Document segment
Rule 3002.1: A Case Odyssey ¹
Federal Rule of Bankruptcy Procedure 3002.1 was intended to address communication problems regarding mortgage companies and Chapter 13 debtors, and the rule furthers its goal of increased transparency in two ways.
First, it allows mortgage companies to convey important information to debtors regarding account status without being sued for violating the automatic stay. Second, it aids in avoiding the unfortunate situation of a debtor being blindsided by mortgage company charges or allegations of default as soon as his case is closed.
As a consequence of accomplishing its goal of increased transparency, however, Rule 3002.1 has also shed light on the perhaps not surprising number of debtors in non-conduit² districts who have defaulted on their post-petition mortgage payments. This, in turn, is generating a wave of decisions on the issue of whether those post-petition mortgage payments are payments “under the plan” the complete payment of which is a condition precedent to receipt of a discharge under §1328(a). This article will examine a recent case from my home district, In re Evans, 543 B.R. 213 (Bankr.E.D.Va. 2016), where the court’s analysis includes an interesting distinction between cases in which the debtor is curing pre-petition arrearages and maintaining direct mortgage payments (“cure and maintain”), versus those in which the debtor is maintaining direct mortgage payments but is not behind pre-petition (“maintain only”).
Not long ago, the NACTT Academy published a two-part article that I wrote about the near-ubiquitous bad habit of categorizing debts as “inside” or “outside” the plan, and the recent string of cases in which debtors have been denied discharges due to defaulting on post-petition mortgage payments (i.e., debts that are, in many jurisdictions, referred to as “outside the plan”).
That article reviewed the case of In re Formaneck, 534 B.R. 29 (Bankr.D.Colo. 2015), which held a debtor’s failure to maintain post-petition mortgage payments as required by their Chapter 13 plan constituted a “material default by the debtor with respect to a term of a confirmed plan” under §1307(c)(6), resulting in dismissal of the case. Formaneck, 534 B.R. 29, 33. The article also discussed the case of In re Heinzle, 511 B.R. 69 (Bankr.W.D.Tex. 2014), which held that, even if the debtor’s plan requires direct payments by the debtor, post-petition mortgage payments are “payments under the plan” pursuant to §1328(a), and that debtors who fail to make such payments are not eligible to receive a discharge under §1328(a)—notwithstanding their completion of payments to the trustee. Heinzle, 511 B.R. 69, 78. The Heinzle decision followed from the 5th Circuit’s decision in In re Foster, 670 F.2d 478 (5th Cir.1982), which held that post-petition mortgage payments made pursuant to §1322(b)(5) are “payments under the plan”. Foster, 670 F.2d 478, 490.

(Stored data entries)
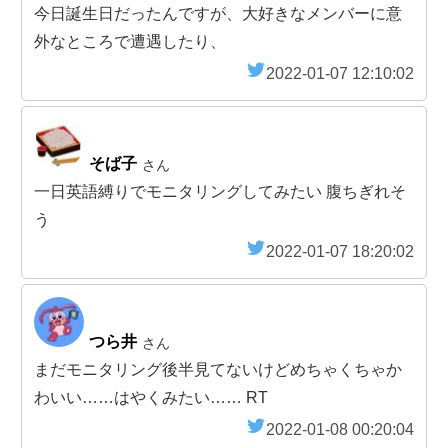
今日誕生日だったんですが、大好きなメンバーに意
外なところで遭遇したり、
2022-01-07 12:10:02
そば子
さん
一日英語縛りでモニタリングしてみたい 腹ちぎれそ
う
2022-01-07 18:20:02
つら井
さん
まだモニタリング後半見てないけどめちゃくちゃか
わいい……はやくみたい…… RT
2022-01-08 00:20:04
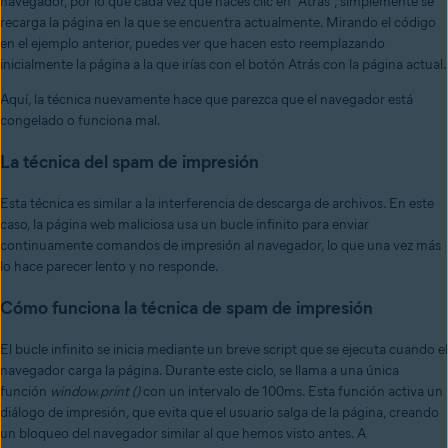
navegador, por lo que cada vez que haces clic en "Atrás", simplemente se
recarga la página en la que se encuentra actualmente. Mirando el código
en el ejemplo anterior, puedes ver que hacen esto reemplazando
inicialmente la página a la que irías con el botón Atrás con la página actual.
Aquí, la técnica nuevamente hace que parezca que el navegador está
congelado o funciona mal.
La técnica del spam de impresión
Esta técnica es similar a la interferencia de descarga de archivos. En este
caso, la página web maliciosa usa un bucle infinito para enviar
continuamente comandos de impresión al navegador, lo que una vez más
lo hace parecer lento y no responde.
Cómo funciona la técnica de spam de impresión
El bucle infinito se inicia mediante un breve script que se ejecuta cuando el
navegador carga la página. Durante este ciclo, se llama a una única
función
window.print ()
con un intervalo de 100ms. Esta función activa un
diálogo de impresión, que evita que el usuario salga de la página, creando
un bloqueo del navegador similar al que hemos visto antes. A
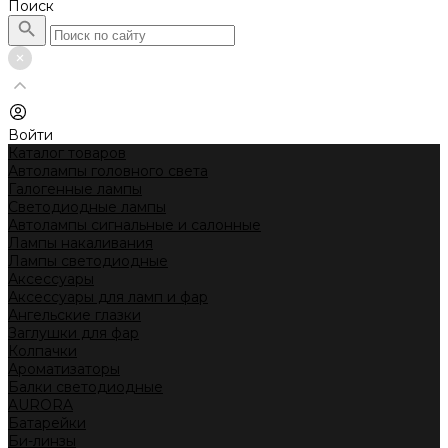
Поиск
Войти
Каталог товаров
Автолампы головного света
Галогенные лампы
Светодиодные лампы
Автолампы сигнальные и салонные
Лампы накаливания
Лампы светодиодные
Аксессуары
Аксессуары для ламп и фар
Ангельские глазки
Заглушки для фар
Колпачки
Ароматизаторы
Балки светодиодные
AURORA
Батарейки
Би-линзы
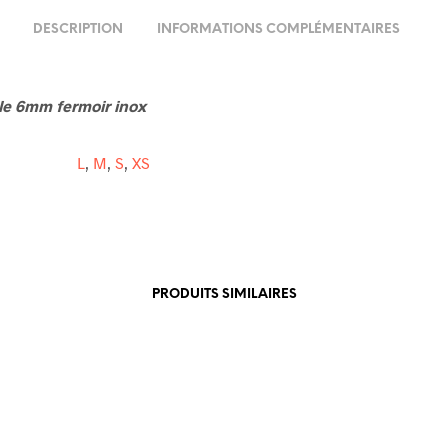
DESCRIPTION
INFORMATIONS COMPLÉMENTAIRES
le 6mm fermoir inox
L
,
M
,
S
,
XS
PRODUITS SIMILAIRES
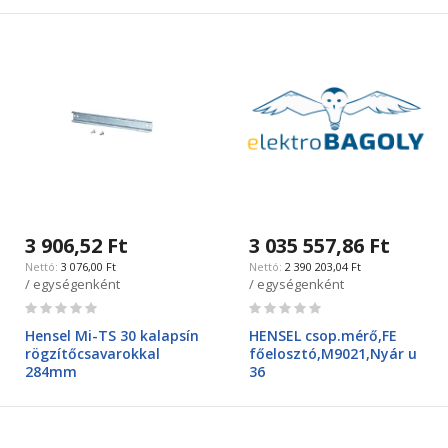
3 906,52 Ft
3 035 557,86 Ft
3 076,00 Ft
2 390 203,04 Ft
/ egységenként
/ egységenként
Rating:
Rating:
0%
0%
Hensel Mi-TS 30 kalapsín
HENSEL csop.mérő,FE
rögzítőcsavarokkal
főelosztó,M9021,Nyár u
284mm
36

Task set
**a)** Find each line of the records that contains the word "este", and copy those lines.
**b)** Write the next part of the article on Rule 3002.1, picking up right after its final sentence.

Outputs in order
**a)**
Esta técnica es similar a la interferencia de descarga de archivos. En este
navegador carga la página. Durante este ciclo, se llama a una única

**b)**
Finally, the article asserted that “outside the plan” terminology is a relic of the Bankruptcy Act of 1898 with no place under current practice and no support in the language of the Code. The article concluded that conduit mortgage payments—paying post-petition mortgage payments through the trustee, rather than direct by the debtor—allow for greater certainty with regard to payment of mortgages during Chapter 13 cases and at costs that are at least no greater than what debtors in non-conduit plans already pay.
Recently, the bankruptcy court in my home district addressed this issue and offered an interesting analysis. In Evans, the court was alerted to a debtor’s post-petition mortgage default by the Trustee’s Notice of Final Cure Payment and the lender’s Response to Notice of Final Cure payment pursuant to Rule 3002.1. The court in Evans reaches the same conclusions as in Formaneck and Heinzle, holding that debtors who utilize §1322(b)(5) to cure defaults and maintain direct postpetition payments must remain current on those mortgage payments until the end of the plan in order to receive their §1328(a) discharge. (In fact, the court said its view was “universal[ly]” held among the courts to have considered the issue. Evans, 543 B.R. 213, 223.) However, what distinguishes Evans from other cases on this issue is how the court reached its decision—including a thorough review of case law on what we might loosely call “inside the plan” and “outside the plan”—and a very interesting suggestion that “outside the plan” may still exist in so-called “maintenance-only” cases.
The debtor in Evans argued that only her arrears were “provided for” by her plan and that her post-petition mortgage payments were “outside the plan”—as debtors in non- conduit districts frequently say. The trustee paid a pre-petition arrearage of $400.00, and the debtor was required to pay her post-petition mortgage payments directly.³ Rather than dismissing such terminology, however, the court concluded that a debtor might actually provide for her mortgage “outside the plan” if—but only if—she did not also pay mortgage arrears through the trustee. Evans at 227-228, citing In re Kessler, 2015 WL 4726794 (Bankr.N.D.Tex. 2015).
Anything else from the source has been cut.